I have to admit that while I read the story here, and also read the original account when it was first posted, I’m still at a disadvantage…….after all, I was not there, did not observe farmer St Pierre, Jimbaux, his companion, and while I have a PRETTY good idea from the post, I can’t really get the tone of voice, etc. That said, it’s easy to see the misunderstanding.

“who you wit??”

Put yourself in his place: here’s a cane farmer, doing what his family has been doing for generations, and is a standard practice in his industry. Yet, he, or people he knows, have been the subject of scrutiny, much of it unwanted, because now this is somehow an unacceptable practice. I’m sure every time he sees someone with a camera, he gets a little edgy, because they usually are “wit” some organization that will cause him grief-and I’m betting they don’t always come in a car that has the Times Picayune, or a TV station emblazoned on the side. Can you blame him?? Add into this mix the fact that he may be conducting and illegal burn-he knows it, but is not aware that Jimbaux does not, and has probably had more than enough grief from unidentified people with cameras in unmarked cars (the “environuts” I alluded to. I realize all who have an interest in living in a clean world are not “nuts”, but a lot of them tend to go overboard)-so he’s a little testy. Hence the question.

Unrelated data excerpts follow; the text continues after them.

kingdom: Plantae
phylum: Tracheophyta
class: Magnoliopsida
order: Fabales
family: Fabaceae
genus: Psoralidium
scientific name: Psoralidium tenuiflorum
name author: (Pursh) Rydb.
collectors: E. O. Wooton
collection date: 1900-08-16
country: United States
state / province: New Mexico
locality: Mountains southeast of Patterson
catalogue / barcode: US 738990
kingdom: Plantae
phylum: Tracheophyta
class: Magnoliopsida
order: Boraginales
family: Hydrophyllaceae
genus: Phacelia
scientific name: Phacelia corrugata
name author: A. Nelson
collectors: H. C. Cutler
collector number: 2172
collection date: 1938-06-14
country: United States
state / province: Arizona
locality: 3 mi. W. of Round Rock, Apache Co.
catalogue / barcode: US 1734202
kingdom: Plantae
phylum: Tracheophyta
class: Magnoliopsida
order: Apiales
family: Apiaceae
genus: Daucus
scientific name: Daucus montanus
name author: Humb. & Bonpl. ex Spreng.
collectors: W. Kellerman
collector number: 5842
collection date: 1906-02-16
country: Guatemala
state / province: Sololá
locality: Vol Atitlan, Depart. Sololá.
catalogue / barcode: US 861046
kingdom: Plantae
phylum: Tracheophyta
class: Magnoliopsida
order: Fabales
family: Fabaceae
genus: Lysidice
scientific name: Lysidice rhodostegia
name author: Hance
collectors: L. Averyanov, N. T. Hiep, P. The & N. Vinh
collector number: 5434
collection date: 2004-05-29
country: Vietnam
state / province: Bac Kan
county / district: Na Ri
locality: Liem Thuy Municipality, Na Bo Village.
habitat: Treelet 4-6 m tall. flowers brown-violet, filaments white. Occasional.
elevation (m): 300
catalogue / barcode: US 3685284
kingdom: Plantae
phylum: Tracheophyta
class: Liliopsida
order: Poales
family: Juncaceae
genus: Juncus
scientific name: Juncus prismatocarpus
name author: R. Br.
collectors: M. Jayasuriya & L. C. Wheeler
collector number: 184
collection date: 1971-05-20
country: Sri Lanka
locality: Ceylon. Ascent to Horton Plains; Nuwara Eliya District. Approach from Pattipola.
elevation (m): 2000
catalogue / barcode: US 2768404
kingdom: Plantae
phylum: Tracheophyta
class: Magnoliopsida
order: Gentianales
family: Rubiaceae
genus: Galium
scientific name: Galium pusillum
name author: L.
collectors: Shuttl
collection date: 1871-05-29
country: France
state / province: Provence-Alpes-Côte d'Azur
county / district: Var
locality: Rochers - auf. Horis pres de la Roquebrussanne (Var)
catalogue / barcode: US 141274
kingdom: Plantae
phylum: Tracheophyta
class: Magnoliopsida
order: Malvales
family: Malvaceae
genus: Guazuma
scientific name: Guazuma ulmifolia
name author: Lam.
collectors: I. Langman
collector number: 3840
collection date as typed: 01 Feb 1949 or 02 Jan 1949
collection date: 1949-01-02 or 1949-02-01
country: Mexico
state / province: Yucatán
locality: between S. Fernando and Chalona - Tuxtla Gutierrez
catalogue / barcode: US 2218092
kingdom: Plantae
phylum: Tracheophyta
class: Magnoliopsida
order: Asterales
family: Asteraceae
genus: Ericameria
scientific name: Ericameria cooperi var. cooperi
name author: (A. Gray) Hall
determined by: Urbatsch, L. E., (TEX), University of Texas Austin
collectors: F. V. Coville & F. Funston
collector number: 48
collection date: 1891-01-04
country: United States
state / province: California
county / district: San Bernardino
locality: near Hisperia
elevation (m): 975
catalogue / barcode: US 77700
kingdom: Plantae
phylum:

I’m guessing(please tell me if I’m off base here) Jimbaux is not aware of all this going on in our intrepid farmer’s head, and probably also not aware of what he has endured so far in the press and at the hands of others for engaging in what is a (mostly) legal, traditional practice, and so is likely not cognizant of the unspoken meaning. He’s just a guy out taking pictures of stuff he finds interesting, and now has the chance to show an “outlander” one of the practices that are unique to the region.

And therein lies the key to conflict. Time obviously was an issue, preventing a more in depth conversation about who was ‘wit’ whom, and what their intent was. I’m sure had the two gents had another 15 minutes to talk to each other, they might have gained an understanding.

Bottom line, no, you don’t have to be ‘wit’ someone or some organization if you’re walking around sporting a camera. My dad did it for 65 years, mostly because he had eye for an interesting image, and could see the potential in things others did not. Nor do you have to be ‘wit’ the Times Picayune or CNN to be a journalist.

Just some thoughts…..hopefully I have fostered some understanding today!!